____ Dataset entries
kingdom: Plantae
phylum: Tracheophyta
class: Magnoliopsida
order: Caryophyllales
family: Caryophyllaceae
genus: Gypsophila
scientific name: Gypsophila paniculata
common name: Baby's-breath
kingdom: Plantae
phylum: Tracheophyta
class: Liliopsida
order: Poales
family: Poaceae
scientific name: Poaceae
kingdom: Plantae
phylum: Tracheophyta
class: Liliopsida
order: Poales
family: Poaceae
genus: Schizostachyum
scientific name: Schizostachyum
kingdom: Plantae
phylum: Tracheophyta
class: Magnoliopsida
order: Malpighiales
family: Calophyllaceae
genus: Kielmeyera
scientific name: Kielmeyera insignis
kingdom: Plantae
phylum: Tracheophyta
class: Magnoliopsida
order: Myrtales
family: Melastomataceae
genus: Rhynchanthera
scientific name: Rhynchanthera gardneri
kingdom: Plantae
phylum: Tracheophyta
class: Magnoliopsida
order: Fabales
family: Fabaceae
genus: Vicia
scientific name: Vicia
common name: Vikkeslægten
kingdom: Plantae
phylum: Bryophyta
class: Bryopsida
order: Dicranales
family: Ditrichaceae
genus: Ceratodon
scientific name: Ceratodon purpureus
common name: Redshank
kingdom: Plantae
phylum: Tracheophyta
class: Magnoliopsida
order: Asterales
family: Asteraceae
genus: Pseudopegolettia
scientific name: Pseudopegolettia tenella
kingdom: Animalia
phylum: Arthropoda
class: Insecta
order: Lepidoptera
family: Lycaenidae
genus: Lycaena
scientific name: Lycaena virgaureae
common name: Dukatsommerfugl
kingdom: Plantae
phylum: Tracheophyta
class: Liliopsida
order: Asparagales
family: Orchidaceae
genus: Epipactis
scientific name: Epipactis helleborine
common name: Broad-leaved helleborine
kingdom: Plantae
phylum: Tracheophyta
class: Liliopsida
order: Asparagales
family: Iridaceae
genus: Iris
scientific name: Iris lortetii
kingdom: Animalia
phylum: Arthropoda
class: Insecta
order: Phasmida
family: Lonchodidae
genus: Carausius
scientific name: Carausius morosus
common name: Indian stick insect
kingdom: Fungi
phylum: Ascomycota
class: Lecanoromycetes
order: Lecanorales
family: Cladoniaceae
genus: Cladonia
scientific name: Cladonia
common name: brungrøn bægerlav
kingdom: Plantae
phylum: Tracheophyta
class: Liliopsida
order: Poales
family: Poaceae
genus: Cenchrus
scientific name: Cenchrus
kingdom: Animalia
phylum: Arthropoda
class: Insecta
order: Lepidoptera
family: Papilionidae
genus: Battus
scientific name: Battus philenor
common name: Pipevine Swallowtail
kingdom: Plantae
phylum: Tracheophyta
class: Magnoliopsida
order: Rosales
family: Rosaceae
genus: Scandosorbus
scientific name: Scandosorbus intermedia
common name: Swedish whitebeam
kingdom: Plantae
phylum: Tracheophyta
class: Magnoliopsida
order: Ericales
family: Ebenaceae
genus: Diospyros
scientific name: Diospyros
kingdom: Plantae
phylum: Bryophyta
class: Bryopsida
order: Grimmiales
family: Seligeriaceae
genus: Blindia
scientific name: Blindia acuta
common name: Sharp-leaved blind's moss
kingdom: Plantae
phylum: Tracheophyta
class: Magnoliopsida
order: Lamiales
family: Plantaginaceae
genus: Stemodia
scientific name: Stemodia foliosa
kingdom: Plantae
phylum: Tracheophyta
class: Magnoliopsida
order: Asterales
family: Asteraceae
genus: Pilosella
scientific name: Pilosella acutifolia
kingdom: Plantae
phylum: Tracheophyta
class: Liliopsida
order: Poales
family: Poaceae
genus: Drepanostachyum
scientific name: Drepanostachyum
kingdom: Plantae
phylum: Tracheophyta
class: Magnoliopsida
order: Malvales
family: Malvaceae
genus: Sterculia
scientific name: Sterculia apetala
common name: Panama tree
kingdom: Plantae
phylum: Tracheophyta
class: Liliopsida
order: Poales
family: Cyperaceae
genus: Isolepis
________
→ Aim of the exercise
Revise the entries so that every "common name" becomes "vernacular name", keeping everything else unchanged.

→ Exercise result
kingdom: Plantae
phylum: Tracheophyta
class: Magnoliopsida
order: Caryophyllales
family: Caryophyllaceae
genus: Gypsophila
scientific name: Gypsophila paniculata
vernacular name: Baby's-breath
kingdom: Plantae
phylum: Tracheophyta
class: Liliopsida
order: Poales
family: Poaceae
scientific name: Poaceae
kingdom: Plantae
phylum: Tracheophyta
class: Liliopsida
order: Poales
family: Poaceae
genus: Schizostachyum
scientific name: Schizostachyum
kingdom: Plantae
phylum: Tracheophyta
class: Magnoliopsida
order: Malpighiales
family: Calophyllaceae
genus: Kielmeyera
scientific name: Kielmeyera insignis
kingdom: Plantae
phylum: Tracheophyta
class: Magnoliopsida
order: Myrtales
family: Melastomataceae
genus: Rhynchanthera
scientific name: Rhynchanthera gardneri
kingdom: Plantae
phylum: Tracheophyta
class: Magnoliopsida
order: Fabales
family: Fabaceae
genus: Vicia
scientific name: Vicia
vernacular name: Vikkeslægten
kingdom: Plantae
phylum: Bryophyta
class: Bryopsida
order: Dicranales
family: Ditrichaceae
genus: Ceratodon
scientific name: Ceratodon purpureus
vernacular name: Redshank
kingdom: Plantae
phylum: Tracheophyta
class: Magnoliopsida
order: Asterales
family: Asteraceae
genus: Pseudopegolettia
scientific name: Pseudopegolettia tenella
kingdom: Animalia
phylum: Arthropoda
class: Insecta
order: Lepidoptera
family: Lycaenidae
genus: Lycaena
scientific name: Lycaena virgaureae
vernacular name: Dukatsommerfugl
kingdom: Plantae
phylum: Tracheophyta
class: Liliopsida
order: Asparagales
family: Orchidaceae
genus: Epipactis
scientific name: Epipactis helleborine
vernacular name: Broad-leaved helleborine
kingdom: Plantae
phylum: Tracheophyta
class: Liliopsida
order: Asparagales
family: Iridaceae
genus: Iris
scientific name: Iris lortetii
kingdom: Animalia
phylum: Arthropoda
class: Insecta
order: Phasmida
family: Lonchodidae
genus: Carausius
scientific name: Carausius morosus
vernacular name: Indian stick insect
kingdom: Fungi
phylum: Ascomycota
class: Lecanoromycetes
order: Lecanorales
family: Cladoniaceae
genus: Cladonia
scientific name: Cladonia
vernacular name: brungrøn bægerlav
kingdom: Plantae
phylum: Tracheophyta
class: Liliopsida
order: Poales
family: Poaceae
genus: Cenchrus
scientific name: Cenchrus
kingdom: Animalia
phylum: Arthropoda
class: Insecta
order: Lepidoptera
family: Papilionidae
genus: Battus
scientific name: Battus philenor
vernacular name: Pipevine Swallowtail
kingdom: Plantae
phylum: Tracheophyta
class: Magnoliopsida
order: Rosales
family: Rosaceae
genus: Scandosorbus
scientific name: Scandosorbus intermedia
vernacular name: Swedish whitebeam
kingdom: Plantae
phylum: Tracheophyta
class: Magnoliopsida
order: Ericales
family: Ebenaceae
genus: Diospyros
scientific name: Diospyros
kingdom: Plantae
phylum: Bryophyta
class: Bryopsida
order: Grimmiales
family: Seligeriaceae
genus: Blindia
scientific name: Blindia acuta
vernacular name: Sharp-leaved blind's moss
kingdom: Plantae
phylum: Tracheophyta
class: Magnoliopsida
order: Lamiales
family: Plantaginaceae
genus: Stemodia
scientific name: Stemodia foliosa
kingdom: Plantae
phylum: Tracheophyta
class: Magnoliopsida
order: Asterales
family: Asteraceae
genus: Pilosella
scientific name: Pilosella acutifolia
kingdom: Plantae
phylum: Tracheophyta
class: Liliopsida
order: Poales
family: Poaceae
genus: Drepanostachyum
scientific name: Drepanostachyum
kingdom: Plantae
phylum: Tracheophyta
class: Magnoliopsida
order: Malvales
family: Malvaceae
genus: Sterculia
scientific name: Sterculia apetala
vernacular name: Panama tree
kingdom: Plantae
phylum: Tracheophyta
class: Liliopsida
order: Poales
family: Cyperaceae
genus: Isolepis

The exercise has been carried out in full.